[Selected text]

Ok, leaving VR behind for now... we're back to cells and tablets.  I saw a tablet 2 years ago... that was almost as big as a laptop screen!  Some richer-than-I was using it to get LIVE track-side performance data... transmitted from a snowmobile that was currently racing in a pro race.  The guy was obviously a sponsor/owner of that snowmobile racing team.  He pulled this battery-eating electronic etch-o-sketch out of his very-sponsor-decorated snowsuit, tapped the screen a few times, and the screen filled with live-updating snowmobile statistics/numbers... from the racer's sled.  Too cool.  Side-story... not really pertinent... but drool-worthy.

I guess one should ask... when does a two-thumbs tablet/cellp... go beyond 2-thumb land?

Can we, and should we, as GUI layout folk... programmatically CHECK... if/when a display screen is too wide for 2-thumbing (and probably uses finger-touching instead)?

2-thumbing screens are probably cellphones... but we "real men" have hands big enough to do 2-thumbing on BIG cellphones, too, and small tablets.  (and in the screen-size gray-area where we can't determine if it is a tablet or a cellphone).  What COULD be a 2-thumb device for a pro basketball player...  might not AT ALL be a 2-thumber for an 8 year old girl.

But still, the amount/size of GUI controls... seems very dependent upon... whether the device is being 2-thumbed or whether it is being finger-touched.

For example:  That PG... top and bottom rows are 6 buttons wide... about 16.69% of canvas width per button.  Is that GUI too small for a last-generation cellphone screen being driven with 2-thumbing?

[/Selected text]
[Records provided]

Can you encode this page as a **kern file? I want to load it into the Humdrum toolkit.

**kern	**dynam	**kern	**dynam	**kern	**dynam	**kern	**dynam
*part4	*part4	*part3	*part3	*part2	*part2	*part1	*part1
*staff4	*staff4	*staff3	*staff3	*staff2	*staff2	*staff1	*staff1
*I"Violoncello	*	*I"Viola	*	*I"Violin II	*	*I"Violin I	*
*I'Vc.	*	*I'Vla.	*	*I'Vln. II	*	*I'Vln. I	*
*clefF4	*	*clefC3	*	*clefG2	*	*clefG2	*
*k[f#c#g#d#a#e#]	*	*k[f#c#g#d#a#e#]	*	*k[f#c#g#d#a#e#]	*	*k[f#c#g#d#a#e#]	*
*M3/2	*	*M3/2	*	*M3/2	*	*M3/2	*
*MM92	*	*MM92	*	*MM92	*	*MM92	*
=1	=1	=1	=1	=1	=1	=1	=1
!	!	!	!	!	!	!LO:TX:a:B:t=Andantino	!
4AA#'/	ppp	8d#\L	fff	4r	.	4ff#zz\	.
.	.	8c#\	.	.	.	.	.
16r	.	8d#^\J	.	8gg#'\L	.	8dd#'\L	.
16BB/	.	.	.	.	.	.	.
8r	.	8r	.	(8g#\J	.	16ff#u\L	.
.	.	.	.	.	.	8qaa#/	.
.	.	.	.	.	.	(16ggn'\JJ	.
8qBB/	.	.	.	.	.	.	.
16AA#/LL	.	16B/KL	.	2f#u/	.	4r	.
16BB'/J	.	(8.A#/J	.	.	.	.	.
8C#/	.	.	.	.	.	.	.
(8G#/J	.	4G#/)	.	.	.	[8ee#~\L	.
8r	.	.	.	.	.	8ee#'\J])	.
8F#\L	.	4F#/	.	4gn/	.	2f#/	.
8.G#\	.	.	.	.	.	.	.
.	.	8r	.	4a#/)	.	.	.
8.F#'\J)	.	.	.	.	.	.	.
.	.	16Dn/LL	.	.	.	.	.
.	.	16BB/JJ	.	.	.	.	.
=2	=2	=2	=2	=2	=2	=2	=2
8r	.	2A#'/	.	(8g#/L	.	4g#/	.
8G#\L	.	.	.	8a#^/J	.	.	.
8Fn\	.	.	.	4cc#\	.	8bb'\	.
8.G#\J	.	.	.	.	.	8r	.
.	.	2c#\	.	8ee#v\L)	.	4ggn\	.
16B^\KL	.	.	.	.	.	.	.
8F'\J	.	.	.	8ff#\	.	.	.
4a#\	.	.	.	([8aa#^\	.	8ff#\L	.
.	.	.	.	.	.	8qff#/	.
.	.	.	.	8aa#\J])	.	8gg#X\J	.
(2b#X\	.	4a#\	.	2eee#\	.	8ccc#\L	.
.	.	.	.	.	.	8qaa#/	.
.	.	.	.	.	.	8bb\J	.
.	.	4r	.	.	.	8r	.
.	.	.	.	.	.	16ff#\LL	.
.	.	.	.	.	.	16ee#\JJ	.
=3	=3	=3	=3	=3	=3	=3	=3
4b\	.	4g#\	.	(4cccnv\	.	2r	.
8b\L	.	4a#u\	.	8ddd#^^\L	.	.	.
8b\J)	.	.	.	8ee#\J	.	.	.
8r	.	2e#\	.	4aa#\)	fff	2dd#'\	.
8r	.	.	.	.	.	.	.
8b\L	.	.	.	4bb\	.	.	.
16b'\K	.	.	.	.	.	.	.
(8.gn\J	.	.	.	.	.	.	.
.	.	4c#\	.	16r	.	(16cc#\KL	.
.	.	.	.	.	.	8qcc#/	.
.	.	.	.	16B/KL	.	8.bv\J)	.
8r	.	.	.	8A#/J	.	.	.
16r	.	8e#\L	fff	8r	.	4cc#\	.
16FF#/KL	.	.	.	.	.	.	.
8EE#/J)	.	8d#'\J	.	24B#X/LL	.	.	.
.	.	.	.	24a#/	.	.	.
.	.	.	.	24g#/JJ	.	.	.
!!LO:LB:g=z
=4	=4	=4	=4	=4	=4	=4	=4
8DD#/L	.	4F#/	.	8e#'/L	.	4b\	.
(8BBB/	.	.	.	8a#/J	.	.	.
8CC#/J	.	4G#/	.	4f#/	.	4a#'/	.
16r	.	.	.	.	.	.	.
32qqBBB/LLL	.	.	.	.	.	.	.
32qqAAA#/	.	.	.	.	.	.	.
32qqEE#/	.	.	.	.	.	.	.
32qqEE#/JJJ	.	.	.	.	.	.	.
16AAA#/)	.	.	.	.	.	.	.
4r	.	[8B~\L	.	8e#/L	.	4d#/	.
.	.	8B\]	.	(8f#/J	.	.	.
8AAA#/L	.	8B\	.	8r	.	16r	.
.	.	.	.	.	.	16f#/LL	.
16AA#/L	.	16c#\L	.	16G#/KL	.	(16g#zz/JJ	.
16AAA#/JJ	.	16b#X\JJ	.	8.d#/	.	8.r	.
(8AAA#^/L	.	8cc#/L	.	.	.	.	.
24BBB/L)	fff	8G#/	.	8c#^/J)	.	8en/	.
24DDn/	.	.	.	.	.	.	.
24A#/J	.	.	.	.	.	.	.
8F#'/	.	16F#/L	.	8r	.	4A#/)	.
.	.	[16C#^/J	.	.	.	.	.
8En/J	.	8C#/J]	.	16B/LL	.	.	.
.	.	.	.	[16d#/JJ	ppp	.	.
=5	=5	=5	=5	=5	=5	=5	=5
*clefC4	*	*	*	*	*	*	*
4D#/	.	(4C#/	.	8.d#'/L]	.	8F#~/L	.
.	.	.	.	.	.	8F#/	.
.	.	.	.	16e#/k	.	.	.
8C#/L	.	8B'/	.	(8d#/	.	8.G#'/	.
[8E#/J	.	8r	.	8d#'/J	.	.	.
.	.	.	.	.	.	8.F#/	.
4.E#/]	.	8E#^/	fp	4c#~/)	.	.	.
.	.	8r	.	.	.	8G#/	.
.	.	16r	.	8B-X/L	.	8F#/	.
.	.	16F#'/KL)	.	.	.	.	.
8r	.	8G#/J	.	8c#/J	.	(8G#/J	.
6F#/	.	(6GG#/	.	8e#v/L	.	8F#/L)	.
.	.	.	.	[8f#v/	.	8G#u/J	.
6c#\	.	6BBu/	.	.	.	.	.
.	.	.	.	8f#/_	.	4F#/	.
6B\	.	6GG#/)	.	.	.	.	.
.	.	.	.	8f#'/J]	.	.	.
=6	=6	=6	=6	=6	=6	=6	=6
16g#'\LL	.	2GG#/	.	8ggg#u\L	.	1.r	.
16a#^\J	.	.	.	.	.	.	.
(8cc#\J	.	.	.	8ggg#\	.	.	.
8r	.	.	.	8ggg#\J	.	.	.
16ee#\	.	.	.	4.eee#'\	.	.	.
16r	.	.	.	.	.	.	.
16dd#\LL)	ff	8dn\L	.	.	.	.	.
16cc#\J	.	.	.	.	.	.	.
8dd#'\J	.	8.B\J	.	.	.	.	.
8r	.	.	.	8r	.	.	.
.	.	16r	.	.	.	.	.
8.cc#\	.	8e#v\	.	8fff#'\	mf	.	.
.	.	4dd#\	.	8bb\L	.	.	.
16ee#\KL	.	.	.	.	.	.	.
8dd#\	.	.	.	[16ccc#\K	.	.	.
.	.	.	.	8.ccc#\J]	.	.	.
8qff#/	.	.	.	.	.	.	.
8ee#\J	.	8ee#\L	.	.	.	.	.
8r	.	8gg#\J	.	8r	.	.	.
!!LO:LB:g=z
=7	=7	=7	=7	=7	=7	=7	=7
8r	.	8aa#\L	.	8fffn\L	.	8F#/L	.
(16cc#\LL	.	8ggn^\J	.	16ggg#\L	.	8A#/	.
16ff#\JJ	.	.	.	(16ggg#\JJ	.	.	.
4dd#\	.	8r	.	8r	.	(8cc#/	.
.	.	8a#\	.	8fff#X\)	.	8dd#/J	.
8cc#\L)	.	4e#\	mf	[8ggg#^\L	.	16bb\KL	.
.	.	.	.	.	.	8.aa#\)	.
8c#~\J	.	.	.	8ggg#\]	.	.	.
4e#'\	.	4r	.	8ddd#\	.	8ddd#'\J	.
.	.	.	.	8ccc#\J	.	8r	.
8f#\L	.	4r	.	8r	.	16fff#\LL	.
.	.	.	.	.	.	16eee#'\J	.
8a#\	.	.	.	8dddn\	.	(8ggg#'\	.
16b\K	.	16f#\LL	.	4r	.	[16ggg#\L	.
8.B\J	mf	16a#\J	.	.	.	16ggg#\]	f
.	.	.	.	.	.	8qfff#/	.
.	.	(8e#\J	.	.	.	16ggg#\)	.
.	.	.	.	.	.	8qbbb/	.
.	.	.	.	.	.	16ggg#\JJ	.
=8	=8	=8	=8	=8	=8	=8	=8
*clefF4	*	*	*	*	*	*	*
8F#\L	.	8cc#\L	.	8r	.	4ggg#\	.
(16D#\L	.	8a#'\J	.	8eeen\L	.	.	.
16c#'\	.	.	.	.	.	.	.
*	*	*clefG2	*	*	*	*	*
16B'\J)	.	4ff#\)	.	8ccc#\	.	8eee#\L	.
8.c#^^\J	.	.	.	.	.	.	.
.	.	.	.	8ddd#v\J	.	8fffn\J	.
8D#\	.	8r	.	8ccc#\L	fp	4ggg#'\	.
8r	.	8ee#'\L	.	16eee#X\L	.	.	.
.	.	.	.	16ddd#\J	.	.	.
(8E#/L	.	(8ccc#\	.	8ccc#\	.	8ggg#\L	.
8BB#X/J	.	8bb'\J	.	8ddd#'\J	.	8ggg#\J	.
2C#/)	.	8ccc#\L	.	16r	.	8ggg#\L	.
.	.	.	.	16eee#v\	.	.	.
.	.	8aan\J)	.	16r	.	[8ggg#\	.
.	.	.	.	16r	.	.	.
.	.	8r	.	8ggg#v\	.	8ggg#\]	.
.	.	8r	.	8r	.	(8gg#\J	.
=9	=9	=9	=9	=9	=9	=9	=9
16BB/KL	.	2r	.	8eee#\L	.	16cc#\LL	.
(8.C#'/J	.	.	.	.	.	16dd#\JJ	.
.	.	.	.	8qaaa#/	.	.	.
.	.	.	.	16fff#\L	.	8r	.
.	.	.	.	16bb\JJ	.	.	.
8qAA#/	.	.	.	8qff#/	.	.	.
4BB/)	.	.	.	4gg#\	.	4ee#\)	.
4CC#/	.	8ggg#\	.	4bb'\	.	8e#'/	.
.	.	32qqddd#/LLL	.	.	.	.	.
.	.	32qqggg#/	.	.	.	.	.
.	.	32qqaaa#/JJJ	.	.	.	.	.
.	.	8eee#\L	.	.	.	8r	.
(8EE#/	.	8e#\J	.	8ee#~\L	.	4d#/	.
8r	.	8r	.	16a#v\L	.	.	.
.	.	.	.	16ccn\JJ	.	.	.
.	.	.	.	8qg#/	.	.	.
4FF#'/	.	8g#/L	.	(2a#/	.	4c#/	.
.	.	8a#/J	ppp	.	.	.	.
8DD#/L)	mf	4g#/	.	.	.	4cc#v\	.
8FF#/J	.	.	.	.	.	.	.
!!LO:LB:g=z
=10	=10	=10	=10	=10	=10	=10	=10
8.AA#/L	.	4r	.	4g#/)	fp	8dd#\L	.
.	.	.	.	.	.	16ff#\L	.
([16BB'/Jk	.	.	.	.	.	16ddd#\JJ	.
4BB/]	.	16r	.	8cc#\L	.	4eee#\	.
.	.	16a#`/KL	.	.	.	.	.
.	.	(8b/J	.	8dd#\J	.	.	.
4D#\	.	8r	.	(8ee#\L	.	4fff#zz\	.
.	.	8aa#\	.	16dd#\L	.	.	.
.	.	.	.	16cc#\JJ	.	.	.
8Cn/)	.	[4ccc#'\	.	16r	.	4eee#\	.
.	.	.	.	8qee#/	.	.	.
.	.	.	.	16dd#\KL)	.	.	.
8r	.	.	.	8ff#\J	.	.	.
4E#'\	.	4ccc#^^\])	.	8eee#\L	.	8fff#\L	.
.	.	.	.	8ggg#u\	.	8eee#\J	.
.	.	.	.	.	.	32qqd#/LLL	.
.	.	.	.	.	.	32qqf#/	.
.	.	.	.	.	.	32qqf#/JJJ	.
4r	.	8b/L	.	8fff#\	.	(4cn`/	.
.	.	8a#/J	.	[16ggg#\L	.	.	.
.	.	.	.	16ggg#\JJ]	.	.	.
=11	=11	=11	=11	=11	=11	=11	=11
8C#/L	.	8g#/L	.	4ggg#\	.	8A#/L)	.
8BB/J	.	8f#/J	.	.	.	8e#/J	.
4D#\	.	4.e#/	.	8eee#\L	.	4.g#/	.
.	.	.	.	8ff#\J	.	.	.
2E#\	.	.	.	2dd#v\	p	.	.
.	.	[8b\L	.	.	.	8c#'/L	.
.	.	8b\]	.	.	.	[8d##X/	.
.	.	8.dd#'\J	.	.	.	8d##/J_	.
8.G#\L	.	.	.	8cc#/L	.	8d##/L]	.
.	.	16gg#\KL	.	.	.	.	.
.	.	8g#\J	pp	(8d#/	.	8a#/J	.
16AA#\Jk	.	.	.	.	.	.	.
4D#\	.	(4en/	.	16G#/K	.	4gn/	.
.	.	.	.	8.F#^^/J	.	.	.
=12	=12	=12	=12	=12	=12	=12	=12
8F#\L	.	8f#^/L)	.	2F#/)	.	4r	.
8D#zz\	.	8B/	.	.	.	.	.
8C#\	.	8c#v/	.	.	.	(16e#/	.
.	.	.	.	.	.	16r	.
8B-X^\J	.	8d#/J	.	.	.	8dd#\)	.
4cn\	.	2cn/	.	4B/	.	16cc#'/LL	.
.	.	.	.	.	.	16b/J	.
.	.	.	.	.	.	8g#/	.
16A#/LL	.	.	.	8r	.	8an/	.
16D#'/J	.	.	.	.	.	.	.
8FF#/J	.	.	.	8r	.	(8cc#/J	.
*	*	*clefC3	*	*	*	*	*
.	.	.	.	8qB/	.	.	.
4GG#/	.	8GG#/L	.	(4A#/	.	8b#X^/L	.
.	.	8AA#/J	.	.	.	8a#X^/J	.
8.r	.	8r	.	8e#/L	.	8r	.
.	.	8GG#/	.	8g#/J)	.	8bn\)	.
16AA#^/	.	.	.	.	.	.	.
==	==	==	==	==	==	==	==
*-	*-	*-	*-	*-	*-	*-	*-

[/Records provided]

Exercise brief |
In the post about two-thumb use, about what share of canvas width does each button take in the six-button top and bottom rows? The material is not needed.

Solved exercise |
About 16.69% of canvas width per button.